Yaşanan bu depremler ne ilktir ne de son olacaktır. 289 sivil toplum örgütünden oluşan Denge ve Denetleme Ağı olarak, “vatandaşlık onuru” için yaşadığımız yıkıcı afete ilişkin yetkililere aşağıdaki soruları yöneltiyoruz. Bu sorular, karar vericiler ve devlet kurumları tarafından alınmamış önlemleri ortaya koyarken, atılması elzem adımlara da işaret etmektedir:

  1. Bilim insanlarının özellikle 2020 yılında yaşanan Elazığ depremi sonrası bölgede bir deprem riskinin arttığı yönündeki uyarıları neden dikkate alınmamıştır? Bölgede olabilecek depremlere müdahale için neden ön hazırlık yapılmamıştır?
  2. Merkezileşmiş, afetlere daha etkin müdahale ve koordinasyonu sağlama konularında etkin olacağı söylenen sisteme rağmen depremin yıkıcı hasarlar verdiği bölgelere neden ekipler uzun süre ulaşamamıştır?
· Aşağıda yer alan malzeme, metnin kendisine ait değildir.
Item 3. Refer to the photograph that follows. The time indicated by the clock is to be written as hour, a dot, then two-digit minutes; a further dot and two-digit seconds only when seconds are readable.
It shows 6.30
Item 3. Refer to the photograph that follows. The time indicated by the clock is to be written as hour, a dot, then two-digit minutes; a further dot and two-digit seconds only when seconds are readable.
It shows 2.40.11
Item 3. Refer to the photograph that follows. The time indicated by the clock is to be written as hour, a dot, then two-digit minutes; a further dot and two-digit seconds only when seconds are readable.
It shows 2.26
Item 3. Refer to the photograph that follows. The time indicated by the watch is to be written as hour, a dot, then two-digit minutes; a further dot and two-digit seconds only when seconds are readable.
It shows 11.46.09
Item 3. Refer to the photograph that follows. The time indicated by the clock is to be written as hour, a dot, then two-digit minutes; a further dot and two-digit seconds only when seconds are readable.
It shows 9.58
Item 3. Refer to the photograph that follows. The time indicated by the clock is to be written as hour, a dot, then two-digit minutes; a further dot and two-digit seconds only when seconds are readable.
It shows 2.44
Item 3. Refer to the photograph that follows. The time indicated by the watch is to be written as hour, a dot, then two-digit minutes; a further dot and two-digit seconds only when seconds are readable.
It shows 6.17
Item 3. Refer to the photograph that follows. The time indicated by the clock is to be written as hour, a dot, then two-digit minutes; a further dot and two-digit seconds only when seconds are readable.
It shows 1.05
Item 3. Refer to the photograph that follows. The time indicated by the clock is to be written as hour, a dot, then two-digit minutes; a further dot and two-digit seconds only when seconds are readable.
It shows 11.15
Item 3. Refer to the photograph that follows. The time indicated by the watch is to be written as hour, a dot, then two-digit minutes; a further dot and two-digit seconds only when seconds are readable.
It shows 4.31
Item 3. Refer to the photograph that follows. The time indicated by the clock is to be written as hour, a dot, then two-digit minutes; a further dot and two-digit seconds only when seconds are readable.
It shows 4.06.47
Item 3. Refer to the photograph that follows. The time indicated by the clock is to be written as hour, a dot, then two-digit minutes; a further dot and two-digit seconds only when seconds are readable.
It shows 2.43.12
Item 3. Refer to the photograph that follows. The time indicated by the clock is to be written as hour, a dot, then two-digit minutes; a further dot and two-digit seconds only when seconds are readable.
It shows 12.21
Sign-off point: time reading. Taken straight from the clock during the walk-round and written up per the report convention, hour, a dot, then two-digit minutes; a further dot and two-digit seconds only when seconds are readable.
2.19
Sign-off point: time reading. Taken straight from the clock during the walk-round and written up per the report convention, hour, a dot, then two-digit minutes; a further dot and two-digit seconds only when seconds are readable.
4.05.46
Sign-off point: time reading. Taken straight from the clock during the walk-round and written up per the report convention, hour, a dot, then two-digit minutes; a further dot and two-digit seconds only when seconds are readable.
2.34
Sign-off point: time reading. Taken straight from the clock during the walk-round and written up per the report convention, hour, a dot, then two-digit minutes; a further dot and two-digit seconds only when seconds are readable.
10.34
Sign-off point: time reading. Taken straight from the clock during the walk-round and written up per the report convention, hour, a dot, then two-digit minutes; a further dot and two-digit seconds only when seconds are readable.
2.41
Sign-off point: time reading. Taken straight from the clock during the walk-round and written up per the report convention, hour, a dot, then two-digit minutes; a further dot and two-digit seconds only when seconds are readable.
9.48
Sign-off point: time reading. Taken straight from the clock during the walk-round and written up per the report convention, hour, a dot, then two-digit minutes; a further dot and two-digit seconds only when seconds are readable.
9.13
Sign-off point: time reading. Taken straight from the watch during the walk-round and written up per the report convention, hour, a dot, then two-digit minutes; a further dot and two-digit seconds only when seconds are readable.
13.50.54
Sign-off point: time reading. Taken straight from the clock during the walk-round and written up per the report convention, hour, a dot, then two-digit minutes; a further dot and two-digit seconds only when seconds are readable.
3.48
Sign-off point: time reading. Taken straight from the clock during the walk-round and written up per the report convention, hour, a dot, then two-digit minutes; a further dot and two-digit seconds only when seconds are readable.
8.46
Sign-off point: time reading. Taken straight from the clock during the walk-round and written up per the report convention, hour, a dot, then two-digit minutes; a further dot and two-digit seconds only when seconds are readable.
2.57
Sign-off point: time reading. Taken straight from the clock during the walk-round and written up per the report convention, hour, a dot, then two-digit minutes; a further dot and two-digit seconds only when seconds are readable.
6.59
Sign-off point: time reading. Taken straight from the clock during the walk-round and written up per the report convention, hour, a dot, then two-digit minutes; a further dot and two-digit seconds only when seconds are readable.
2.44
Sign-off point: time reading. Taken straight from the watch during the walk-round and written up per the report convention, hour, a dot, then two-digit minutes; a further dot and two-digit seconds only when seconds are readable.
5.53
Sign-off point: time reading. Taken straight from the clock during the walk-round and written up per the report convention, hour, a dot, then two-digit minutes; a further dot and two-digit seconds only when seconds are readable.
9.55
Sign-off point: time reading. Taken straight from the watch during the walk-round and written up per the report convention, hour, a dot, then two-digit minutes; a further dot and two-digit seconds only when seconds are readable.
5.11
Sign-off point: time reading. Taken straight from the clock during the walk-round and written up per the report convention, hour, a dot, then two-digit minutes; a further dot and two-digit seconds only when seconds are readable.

  3. AFAD’ın personel sayısının yetersizliği kendi raporlarına yansımasına rağmen neden gerekli önlemler alınarak kurum liyakatli personel ile kuvvetlendirilmemiştir?
  4. İçişleri Bakanlığı, kendisine bağlı çalışan AFAD’ı, bilim insanları tarafından yapılan uyarıları dikkate alarak neden depremin yaşandığı bölgede daha etkin kılamamıştır?
  5. Türkiye’nin bir deprem coğrafyası olduğu bilinirken ve uzmanlar tarafından yıkıcı deprem uyarıları sürekli şekilde yapılmışken neden afetlere müdahale ve koordinasyonda tek yetkili kurum haline getirilen AFAD’ın bütçesi düşürülmüştür?
  6. Depreme müdahale ve bu müdahaleyi koordinasyonla yetkilendirilmiş olan AFAD’ın personel sayısı deprem riski olan bölgelerde neden artırılmamıştır?
  7. AFAD gibi son derece önemli yetkilere sahip bir kurumun idari personeli yeterli yetkinlikte midir? Bu kurumun yönetimi liyakatli kadrolardan oluşmakta mıdır? Değilse bu kadar kritik yetkilere sahip bu kurumun idari personeli belirlenirken neden liyakat ilkesi çerçevesinde personel alımı yapılmamıştır?
  8. 2011 yılında AFAD bünyesinde kurulan ve üyeleri arasında Genelkurmay Başkanlığı, Bakanlıklar ile diğer kamu kurum ve kuruluşları, mahalli idareler, üniversiteler, meslek kuruluşları, özel sektör kuruluşları, sivil toplum örgütleri, basın ve yayın kuruluşlarının bulunduğu “Türkiye Afet Risklerini Azaltma Platformu” ne kadar işlevsel ve çoğulcu çalışmıştır?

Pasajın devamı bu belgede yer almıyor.